◆ Listed entries:
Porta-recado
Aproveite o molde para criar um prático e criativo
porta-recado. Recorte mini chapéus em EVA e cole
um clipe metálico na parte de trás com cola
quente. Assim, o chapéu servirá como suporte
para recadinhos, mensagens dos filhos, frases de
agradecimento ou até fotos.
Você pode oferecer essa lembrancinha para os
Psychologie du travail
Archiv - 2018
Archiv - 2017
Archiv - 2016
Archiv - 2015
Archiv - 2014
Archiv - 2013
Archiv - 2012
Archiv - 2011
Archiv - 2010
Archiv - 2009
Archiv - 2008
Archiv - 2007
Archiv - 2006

* * *

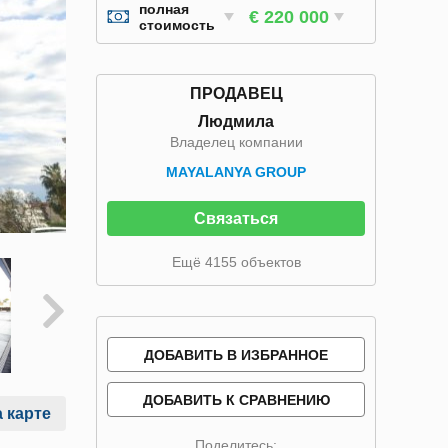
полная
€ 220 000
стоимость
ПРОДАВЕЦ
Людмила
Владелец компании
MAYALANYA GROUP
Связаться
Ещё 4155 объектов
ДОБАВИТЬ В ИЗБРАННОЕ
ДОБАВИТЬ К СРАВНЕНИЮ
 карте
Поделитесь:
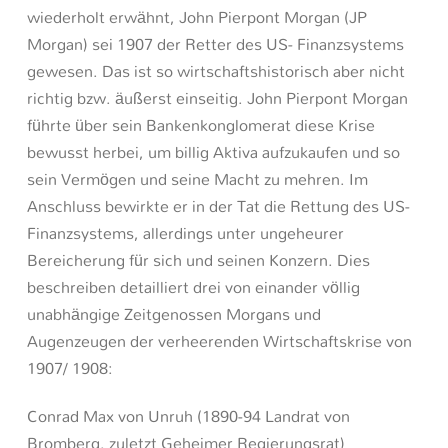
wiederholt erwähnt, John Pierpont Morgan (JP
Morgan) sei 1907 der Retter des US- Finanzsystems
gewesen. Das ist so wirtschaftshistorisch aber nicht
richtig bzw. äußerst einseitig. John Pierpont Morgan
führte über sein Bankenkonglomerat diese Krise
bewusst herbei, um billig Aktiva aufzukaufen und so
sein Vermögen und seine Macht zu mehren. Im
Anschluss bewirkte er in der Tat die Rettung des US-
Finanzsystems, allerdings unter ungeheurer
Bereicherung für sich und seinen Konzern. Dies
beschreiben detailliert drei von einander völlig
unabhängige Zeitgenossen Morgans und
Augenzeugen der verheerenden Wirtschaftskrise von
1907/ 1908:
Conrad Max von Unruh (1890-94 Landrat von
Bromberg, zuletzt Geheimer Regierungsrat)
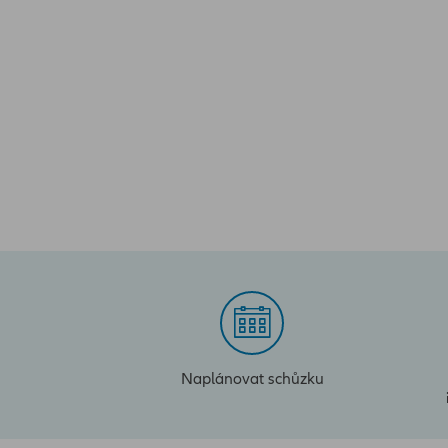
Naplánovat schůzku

◆ Work task: Please duplicate the lines of the material above, starting at the line that contains "wiederholt erwähnt, John Pierpont Morgan (JP" and stopping after the line that contains "unabhängige Zeitgenossen Morgans und".

◆ Expected output:
wiederholt erwähnt, John Pierpont Morgan (JP
Morgan) sei 1907 der Retter des US- Finanzsystems
gewesen. Das ist so wirtschaftshistorisch aber nicht
richtig bzw. äußerst einseitig. John Pierpont Morgan
führte über sein Bankenkonglomerat diese Krise
bewusst herbei, um billig Aktiva aufzukaufen und so
sein Vermögen und seine Macht zu mehren. Im
Anschluss bewirkte er in der Tat die Rettung des US-
Finanzsystems, allerdings unter ungeheurer
Bereicherung für sich und seinen Konzern. Dies
beschreiben detailliert drei von einander völlig
unabhängige Zeitgenossen Morgans und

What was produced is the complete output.